Nous documentons précisément votre pratique dans le QS pour défendre une exclusion la plus étroite possible et préserver l’équivalence avec le contrat groupe.
Que se passe-t-il si j’ai un accident pendant la pratique sportive après souscription ?+
Tout dépend de la décision initiale de l’assureur sur votre dossier. Si votre contrat inclut le sport avec surprime, vous êtes indemnisé comme pour tout autre sinistre (décès, ITT, IPT, IPP selon les garanties souscrites). Si une exclusion sport a été posée, les conséquences directes de l’accident lié à cette pratique ne sont pas couvertes — mais un accident hors pratique reste indemnisé normalement.

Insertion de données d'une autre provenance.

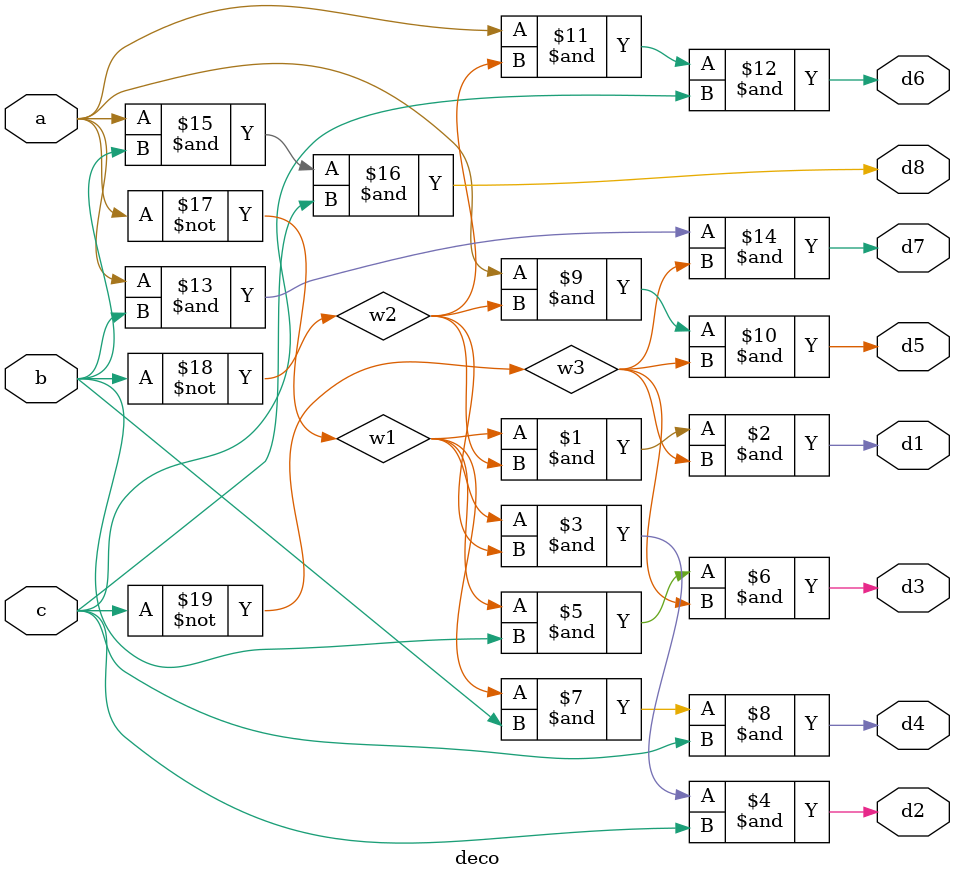
<source format=v>
module deco(d1,d2,d3,d4,d5,d6,d7,d8,a,b,c);
output d1,d2,d3,d4,d5,d6,d7,d8;
input a,b,c;
wire w1,w2,w3;
not g1(w1,a);
not g2(w2,b);
not g3(w3,c);
and g4(d1,w1,w2,w3);
and g5(d2,w1,w2,c);
and g6(d3,w1,b,w3);
and g7(d4,w1,b,c);
and g8(d5,a,w2,w3);
and g9(d6,a,w2,c);
and g10(d7,a,b,w3);
and g11(d8,a,b,c);
endmodule

</source>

Pensez à conserver tous les justificatifs : licence fédérale, attestation d’encadrement, rapports d’expertise. Ils accélèrent l’instruction du sinistre et limitent les contestations.
Le droit à l’oubli s’applique-t-il quand on combine sport à risque et antécédent médical ?+
Oui, les deux sujets sont indépendants. Le droit à l’oubli (5 ans après la fin du protocole thérapeutique pour les cancers et hépatites C) vous permet de ne pas déclarer cet antécédent médical à l’assureur.
En revanche, la déclaration du sport pratiqué reste due : le droit à l’oubli ne concerne que les pathologies listées par la convention AERAS, pas les activités sportives. Notre rôle est d’articuler les deux : grille AERAS pour la santé, QS sport pour la pratique.
Quels sports sont considérés comme « légers » et lesquels comme « lourds » par les assureurs ?+
La cotation varie d’une compagnie à l’autre, mais on retrouve souvent trois niveaux. Risque léger : ski de piste, randonnée, plongée en piscine, équitation de promenade, course à pied, cyclisme route en loisir. Risque modéré : escalade en falaise encadrée, VTT, surf, voile côtière, plongée bouteille jusqu’à 40 m, ski hors-piste occasionnel, motocross amateur. Risque lourd : alpinisme haute altitude, BASE jump, wingsuit, parachutisme, plongée profonde, voile hauturière, compétition moto/auto sur circuit, sports de combat en compétition.
L’analyse fine du QS permet souvent de faire basculer un dossier d’un niveau à l’autre selon l’encadrement, le palmarès et la régularité.